Copy every entry exactly, but skip the pictures.

§ THE INPUT:
^^^^^^^^^^^^^^^^

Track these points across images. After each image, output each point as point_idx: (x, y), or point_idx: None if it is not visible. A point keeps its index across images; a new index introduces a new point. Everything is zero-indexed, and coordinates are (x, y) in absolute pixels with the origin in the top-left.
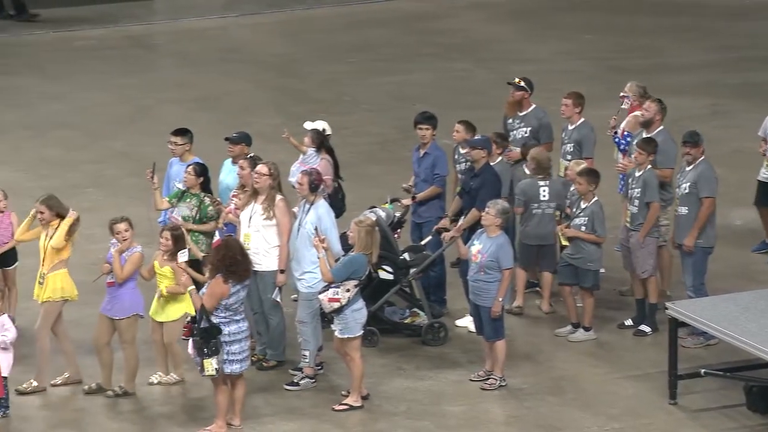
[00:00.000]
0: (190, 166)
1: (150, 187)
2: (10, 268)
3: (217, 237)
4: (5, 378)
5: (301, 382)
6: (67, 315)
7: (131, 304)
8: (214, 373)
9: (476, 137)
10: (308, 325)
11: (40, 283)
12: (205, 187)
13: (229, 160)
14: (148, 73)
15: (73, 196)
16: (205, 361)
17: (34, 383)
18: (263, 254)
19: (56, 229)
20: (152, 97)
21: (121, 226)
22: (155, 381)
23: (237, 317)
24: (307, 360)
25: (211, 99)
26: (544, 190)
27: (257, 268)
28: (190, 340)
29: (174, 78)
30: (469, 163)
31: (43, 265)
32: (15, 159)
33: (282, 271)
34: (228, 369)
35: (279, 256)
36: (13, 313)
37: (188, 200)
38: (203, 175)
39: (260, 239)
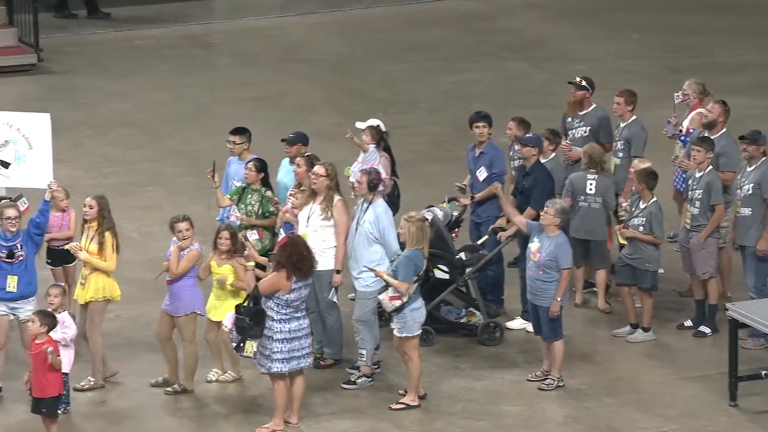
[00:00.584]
0: (251, 162)
1: (210, 186)
2: (71, 265)
3: (282, 234)
4: (66, 374)
5: (359, 380)
6: (126, 312)
7: (190, 301)
8: (251, 355)
9: (528, 135)
10: (366, 324)
11: (82, 285)
12: (266, 182)
13: (287, 159)
14: (207, 72)
15: (133, 194)
16: (247, 342)
17: (92, 380)
18: (320, 254)
19: (96, 232)
20: (210, 96)
21: (182, 225)
22: (213, 379)
23: (298, 314)
24: (364, 359)
25: (269, 98)
26: (591, 184)
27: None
28: (233, 316)
29: (232, 77)
30: (521, 161)
31: (85, 266)
32: (76, 157)
33: (338, 271)
34: (289, 366)
35: (336, 256)
36: (73, 310)
37: (249, 196)
38: (263, 170)
39: (317, 239)
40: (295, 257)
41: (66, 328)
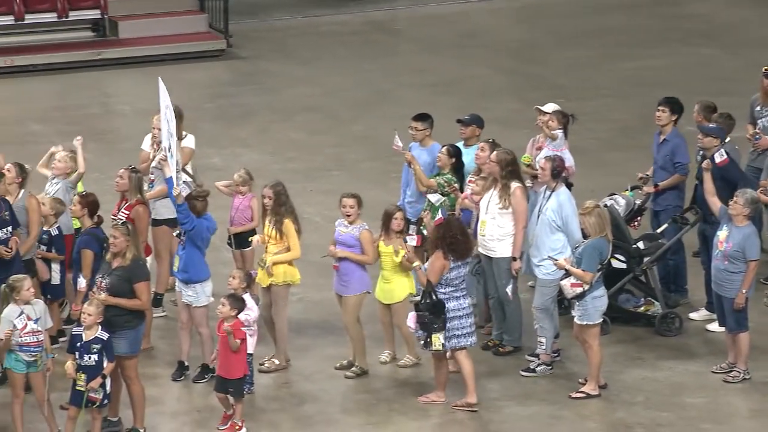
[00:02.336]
0: (445, 147)
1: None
2: (247, 249)
3: (439, 215)
4: (250, 356)
5: (538, 368)
6: (309, 296)
7: (360, 283)
8: (441, 347)
9: (710, 125)
10: (545, 312)
11: (261, 267)
12: (458, 169)
13: (461, 143)
14: (389, 57)
15: (317, 179)
16: (433, 336)
17: (276, 362)
18: (497, 240)
19: (276, 220)
20: (392, 82)
21: (349, 201)
22: (385, 360)
23: (458, 294)
24: (544, 347)
25: (449, 83)
26: None
27: (492, 254)
28: (414, 315)
29: (413, 63)
30: (702, 152)
31: (266, 252)
32: (262, 142)
33: (515, 258)
34: (449, 345)
35: (513, 243)
36: (256, 293)
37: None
38: (456, 156)
39: (494, 226)
40: (449, 239)
41: (248, 310)
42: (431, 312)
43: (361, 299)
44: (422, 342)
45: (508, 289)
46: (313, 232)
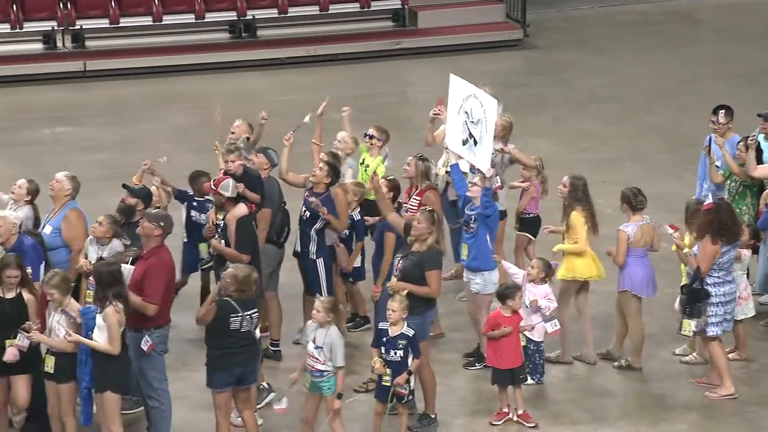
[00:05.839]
0: (740, 143)
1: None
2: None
3: (709, 200)
4: (539, 344)
5: None
6: (601, 287)
7: (630, 280)
8: (690, 334)
9: None
10: None
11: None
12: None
13: (761, 137)
14: (689, 47)
15: (609, 170)
16: (684, 320)
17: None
18: None
19: (566, 213)
20: (691, 72)
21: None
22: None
23: (729, 278)
24: None
25: (751, 75)
26: None
27: None
28: (678, 297)
29: (715, 53)
30: None
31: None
32: (555, 132)
33: None
34: (719, 329)
35: None
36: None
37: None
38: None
39: None
40: (716, 224)
41: (549, 300)
42: (688, 296)
43: (630, 296)
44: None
45: None
46: (604, 225)
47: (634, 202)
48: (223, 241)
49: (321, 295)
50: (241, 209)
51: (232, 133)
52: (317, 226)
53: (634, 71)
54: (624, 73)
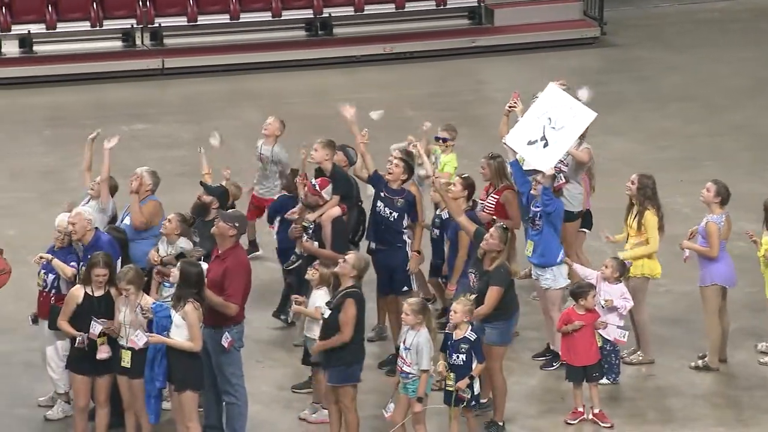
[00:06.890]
0: None
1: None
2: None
3: None
4: (615, 345)
5: None
6: (677, 287)
7: (712, 274)
8: None
9: None
10: None
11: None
12: None
13: None
14: None
15: (689, 168)
16: None
17: (641, 355)
18: None
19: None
20: None
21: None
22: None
23: None
24: None
25: None
26: None
27: None
28: None
29: None
30: None
31: (627, 241)
32: (634, 129)
33: None
34: None
35: None
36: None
37: None
38: None
39: None
40: None
41: (625, 299)
42: None
43: (716, 291)
44: None
45: None
46: (680, 223)
47: (725, 195)
48: (316, 243)
49: (411, 290)
50: (336, 210)
51: (264, 129)
52: (406, 222)
53: (715, 69)
54: (704, 70)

^^^^^^^^^^^^^^^^

§ ANSWER TO THIS EXERCISE:
Track these points across images. After each image, output each point as point_idx: (x, y), or point_idx: None if it is not visible. A point keeps its index across images; a new index introduces a new point. Everything is zero-indexed, and coordinates are (x, y) in absolute pixels with the origin in the top-left.
[00:00.000]
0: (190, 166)
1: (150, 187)
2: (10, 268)
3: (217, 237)
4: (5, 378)
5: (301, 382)
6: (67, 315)
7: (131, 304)
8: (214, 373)
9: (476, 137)
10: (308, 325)
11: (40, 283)
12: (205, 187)
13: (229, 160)
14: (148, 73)
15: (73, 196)
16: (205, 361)
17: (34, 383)
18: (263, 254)
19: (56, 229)
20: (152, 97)
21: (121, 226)
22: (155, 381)
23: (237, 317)
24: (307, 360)
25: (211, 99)
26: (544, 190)
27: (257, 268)
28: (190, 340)
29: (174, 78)
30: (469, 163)
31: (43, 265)
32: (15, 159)
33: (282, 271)
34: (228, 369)
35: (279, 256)
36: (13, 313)
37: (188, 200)
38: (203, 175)
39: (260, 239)
[00:00.584]
0: (251, 162)
1: (210, 186)
2: (71, 265)
3: (282, 234)
4: (66, 374)
5: (359, 380)
6: (126, 312)
7: (190, 301)
8: (251, 355)
9: (528, 135)
10: (366, 324)
11: (82, 285)
12: (266, 182)
13: (287, 159)
14: (207, 72)
15: (133, 194)
16: (247, 342)
17: (92, 380)
18: (320, 254)
19: (96, 232)
20: (210, 96)
21: (182, 225)
22: (213, 379)
23: (298, 314)
24: (364, 359)
25: (269, 98)
26: (591, 184)
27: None
28: (233, 316)
29: (232, 77)
30: (521, 161)
31: (85, 266)
32: (76, 157)
33: (338, 271)
34: (289, 366)
35: (336, 256)
36: (73, 310)
37: (249, 196)
38: (263, 170)
39: (317, 239)
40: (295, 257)
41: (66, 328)
[00:02.336]
0: (445, 147)
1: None
2: (247, 249)
3: (439, 215)
4: (250, 356)
5: (538, 368)
6: (309, 296)
7: (360, 283)
8: (441, 347)
9: (710, 125)
10: (545, 312)
11: (261, 267)
12: (458, 169)
13: (461, 143)
14: (389, 57)
15: (317, 179)
16: (433, 336)
17: (276, 362)
18: (497, 240)
19: (276, 220)
20: (392, 82)
21: (349, 201)
22: (385, 360)
23: (458, 294)
24: (544, 347)
25: (449, 83)
26: None
27: (492, 254)
28: (414, 315)
29: (413, 63)
30: (702, 152)
31: (266, 252)
32: (262, 142)
33: (515, 258)
34: (449, 345)
35: (513, 243)
36: (256, 293)
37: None
38: (456, 156)
39: (494, 226)
40: (449, 239)
41: (248, 310)
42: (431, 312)
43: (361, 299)
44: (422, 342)
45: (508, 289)
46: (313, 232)
[00:05.839]
0: (740, 143)
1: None
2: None
3: (709, 200)
4: (539, 344)
5: None
6: (601, 287)
7: (630, 280)
8: (690, 334)
9: None
10: None
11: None
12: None
13: (761, 137)
14: (689, 47)
15: (609, 170)
16: (684, 320)
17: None
18: None
19: (566, 213)
20: (691, 72)
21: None
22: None
23: (729, 278)
24: None
25: (751, 75)
26: None
27: None
28: (678, 297)
29: (715, 53)
30: None
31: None
32: (555, 132)
33: None
34: (719, 329)
35: None
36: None
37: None
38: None
39: None
40: (716, 224)
41: (549, 300)
42: (688, 296)
43: (630, 296)
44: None
45: None
46: (604, 225)
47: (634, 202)
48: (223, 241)
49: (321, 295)
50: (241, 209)
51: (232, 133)
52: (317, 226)
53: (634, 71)
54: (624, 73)
[00:06.890]
0: None
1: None
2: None
3: None
4: (615, 345)
5: None
6: (677, 287)
7: (712, 274)
8: None
9: None
10: None
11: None
12: None
13: None
14: None
15: (689, 168)
16: None
17: (641, 355)
18: None
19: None
20: None
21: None
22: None
23: None
24: None
25: None
26: None
27: None
28: None
29: None
30: None
31: (627, 241)
32: (634, 129)
33: None
34: None
35: None
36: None
37: None
38: None
39: None
40: None
41: (625, 299)
42: None
43: (716, 291)
44: None
45: None
46: (680, 223)
47: (725, 195)
48: (316, 243)
49: (411, 290)
50: (336, 210)
51: (264, 129)
52: (406, 222)
53: (715, 69)
54: (704, 70)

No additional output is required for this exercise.